## EXERCISE GOAL
Retype the entries, please, from their first line to the line containing "I revealed my", exactly and only those lines, minus the pictures.

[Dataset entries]
"""

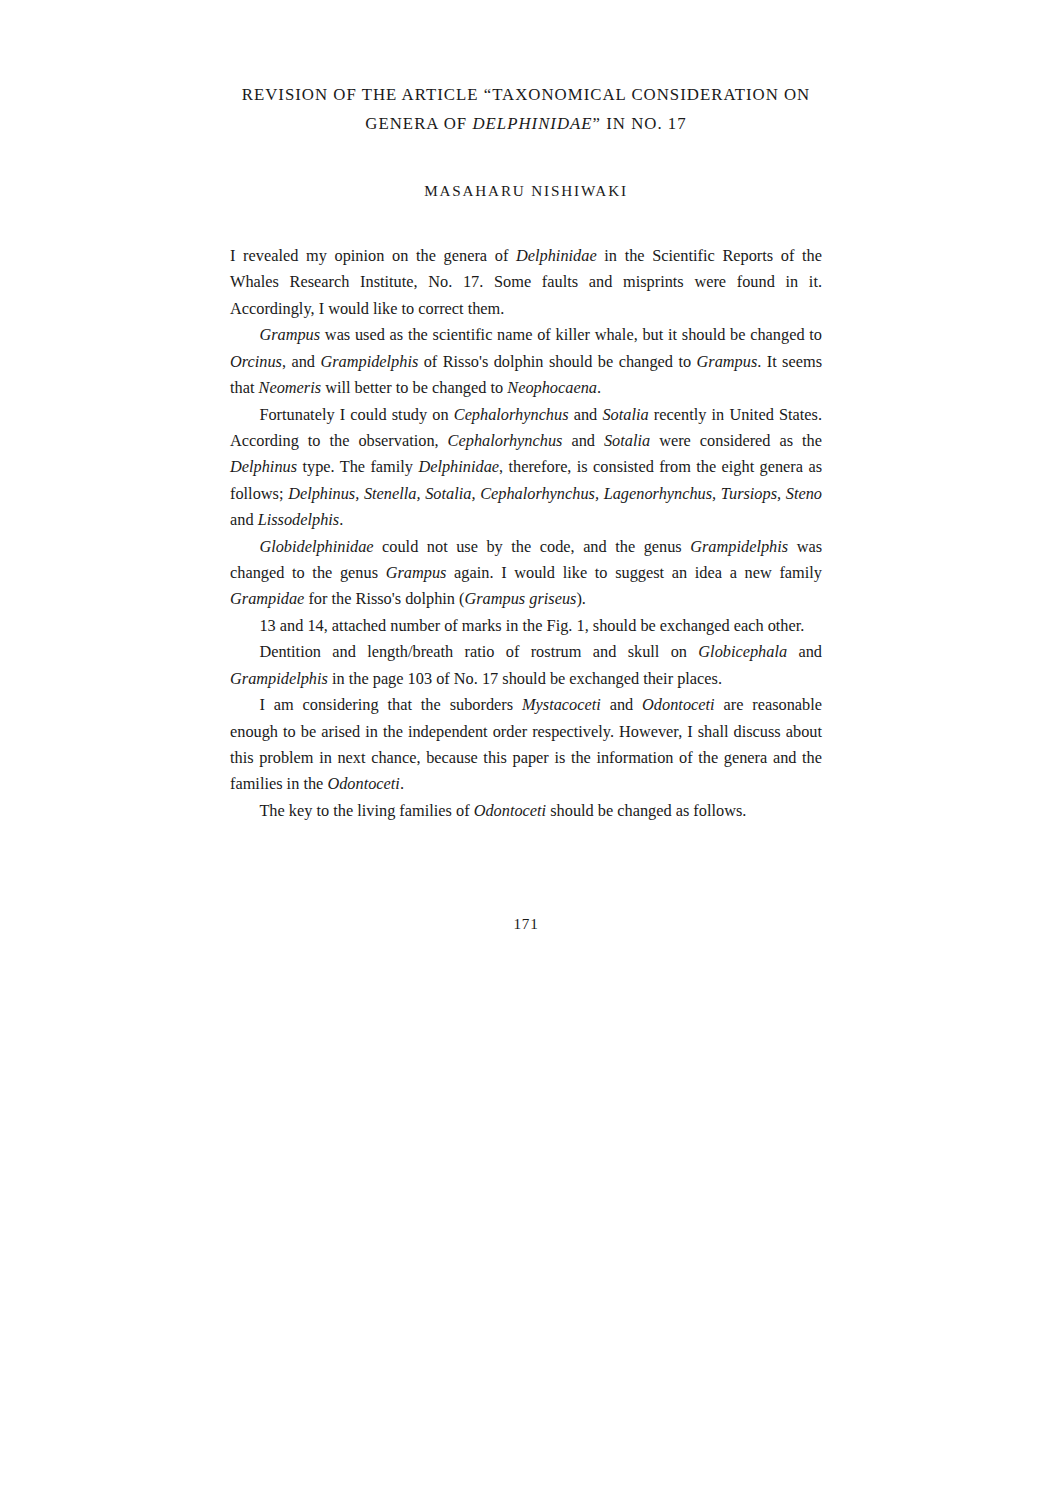Revision of the Article “Taxonomical Considera­tion on Genera of Delphinidae” in No. 17
Masaharu Nishiwaki
I revealed my opinion on the genera of Delphinidae in the Scientific Reports of the Whales Research Institute, No. 17. Some faults and misprints were found in it. Accordingly, I would like to correct them.
Grampus was used as the scientific name of killer whale, but it should be changed to Orcinus, and Grampidelphis of Risso's dolphin should be changed to Grampus. It seems that Neomeris will better to be changed to Neophocaena.
Fortunately I could study on Cephalorhynchus and Sotalia recently in United States. According to the observation, Cephalorhynchus and Sotalia were considered as the Delphinus type. The family Delphinidae, therefore, is consisted from the eight genera as follows; Delphinus, Stenella, Sotalia, Cephalorhynchus, Lagenorhynchus, Tursiops, Steno and Lissodelphis.
Globidelphinidae could not use by the code, and the genus Grampidelphis was changed to the genus Grampus again. I would like to suggest an idea a new family Grampidae for the Risso's dolphin (Grampus griseus).
13 and 14, attached number of marks in the Fig. 1, should be exchanged each other.
Dentition and length/breath ratio of rostrum and skull on Globicephala and Grampidelphis in the page 103 of No. 17 should be exchanged their places.
I am considering that the suborders Mystacoceti and Odontoceti are reasonable enough to be arised in the independent order respectively. However, I shall discuss about this problem in next chance, because this paper is the information of the genera and the families in the Odontoceti.
The key to the living families of Odontoceti should be changed as follows.
171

"""

## WRITTEN RESPONSE
Revision of the Article “Taxonomical Considera­tion on Genera of Delphinidae” in No. 17
Masaharu Nishiwaki
I revealed my opinion on the genera of Delphinidae in the Scientific Reports of the Whales Research Institute, No. 17. Some faults and misprints were found in it. Accordingly, I would like to correct them.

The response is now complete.